- _Listed entries_:
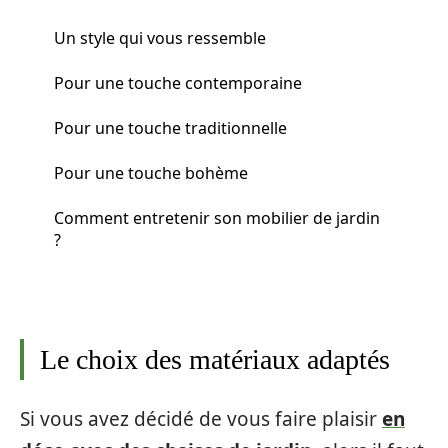
Un style qui vous ressemble
Pour une touche contemporaine
Pour une touche traditionnelle
Pour une touche bohème
Comment entretenir son mobilier de jardin
?
Le choix des matériaux adaptés
Si vous avez décidé de vous faire plaisir
en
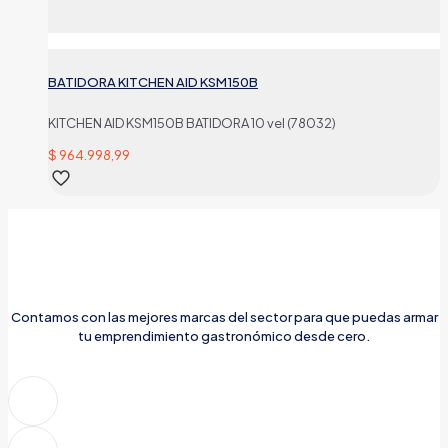
BATIDORA KITCHEN AID KSM150B
KITCHEN AID KSM150B BATIDORA 10 vel (78032)
$
964.998,99
Contamos con las mejores marcas del sector para que puedas armar
tu emprendimiento gastronómico desde cero.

- _Problem_:
Print every line of text from all the rows above, character for character, and leave the pictures out.

- _Exercise result_:
Un style qui vous ressemble
Pour une touche contemporaine
Pour une touche traditionnelle
Pour une touche bohème
Comment entretenir son mobilier de jardin
?
Le choix des matériaux adaptés
Si vous avez décidé de vous faire plaisir
en
BATIDORA KITCHEN AID KSM150B
KITCHEN AID KSM150B BATIDORA 10 vel (78032)
$
964.998,99
Contamos con las mejores marcas del sector para que puedas armar
tu emprendimiento gastronómico desde cero.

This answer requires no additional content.